The Scale-Up Forum is a peer-to-peer network of ambitious fast growth businesses in the North West and beyond. It is led by fast growth businesses, for fast growth businesses and facilitated by Alliance Manchester Business School (AMBS). This year, AMBS are hosting four Scale-Up Forum workshops to create an environment where leaders of growing businesses can network, discuss and share experiences with their peers and take away valuable information and learning back to their organisations.
The first of these workshops took place in February, which included on the panel Liam Manton, co-founder of South Manchester based Didsbury Gin.
Just over two years old, Didsbury Gin started from two friends sharing their hobby of making gin and rapidly became a successful scale-up business, with their turnover doubling in the first three months of this year alone. Liam discussed the important role that support for scale-ups played in this growth, explaining that, “the whole scale-up journey for us has been a really positive one, but we have only been able to do it with this infrastructure and support”.
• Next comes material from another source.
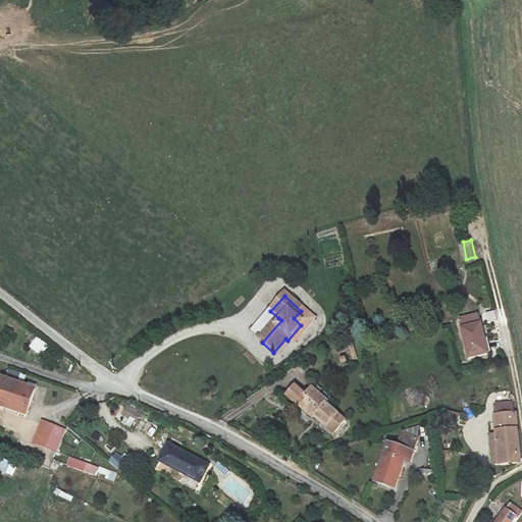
[(458,318),(460,328),(468,360),(489,355),(481,323),(479,313),(458,318)]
Liam emphasised how access to experts across the different business areas helped his business grow. Didsbury Gin has always utilised expert help, including at the very beginning when they secured investment from the Dragon’s Den TV show. It wasn’t just the money that Liam and his partner needed, he explained, but also the “invaluable” expertise that a practised investor can provide.
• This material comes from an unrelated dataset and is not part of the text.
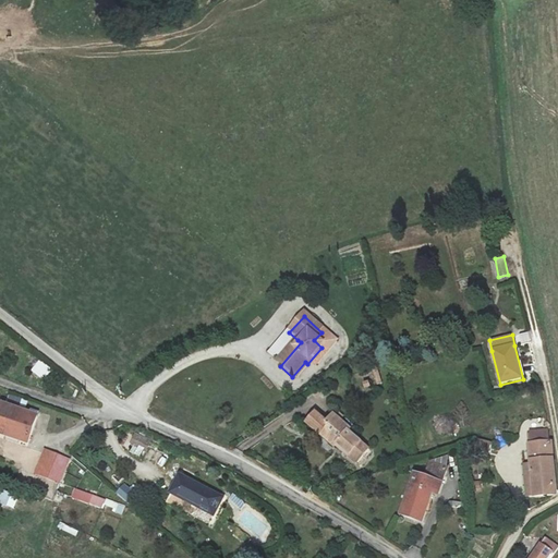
[(277,363),(280,366),(301,342),(298,340),(277,363)]
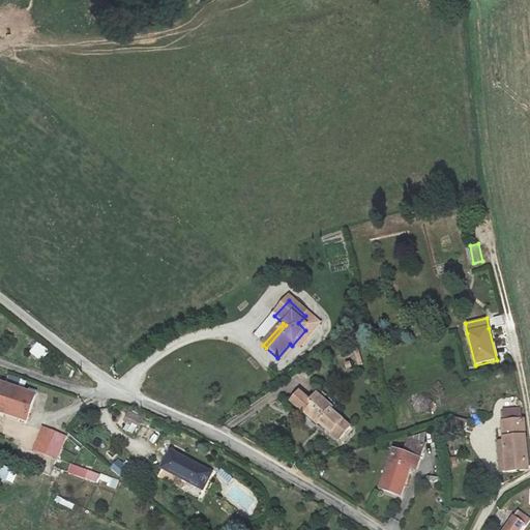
[(29,352),(41,361),(50,350),(37,341),(29,352)]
“Find people who are better than you and pay them to do it” was Liam’s message. He stressed that the founders of businesses shouldn’t try to be an expert in all things, rather they should focus on their vision and ambition for their companies whilst bringing in people who are specialists in specific aspects of the business such as marketing, PR, legal and accounting.
Being part of a scale-up forum provided Liam and his co-founder with a network through which to find these experts, including the members of the Didsbury Gin board. He admits that he was initially sceptical of using service providers through a scale-up programme, but ultimately found having access to this network vital to the success of the company. Although he acknowledges that there is a cost overlay involved with bringing other people into the business, this is balanced out not only by the business growth it can help to achieve, but also by harnessing the knowledge of people who have made costly mistakes themselves in the past, and therefore know how best to avoid them.
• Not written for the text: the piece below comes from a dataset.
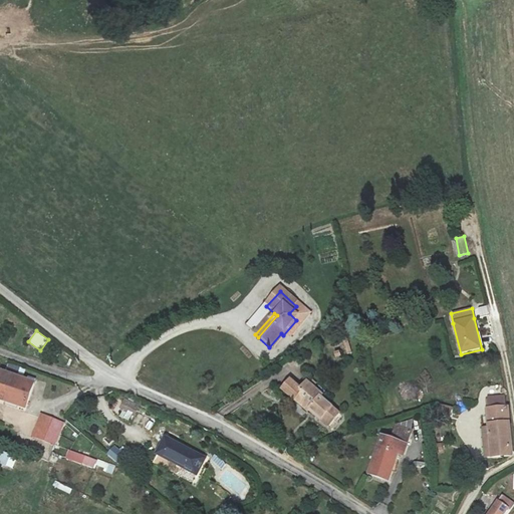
[(351,353),(347,340),(342,341),(346,354),(351,353)]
Liam touched on how uncertainty in the wider economy, caused by factors such as Brexit or the recent volatility of the pound, can negatively impact small growing businesses who can feel their effect severely due to often operating on very tight margins. To combat these, he emphasised the importance of leaning on a wider team of experts through scale-up networks, and balancing this with “gut and instinct” when making decisions.
With the uncertainty all businesses now face due to the as-yet unknown effects of Covid-19, these networks may prove to be more important than ever in the near future.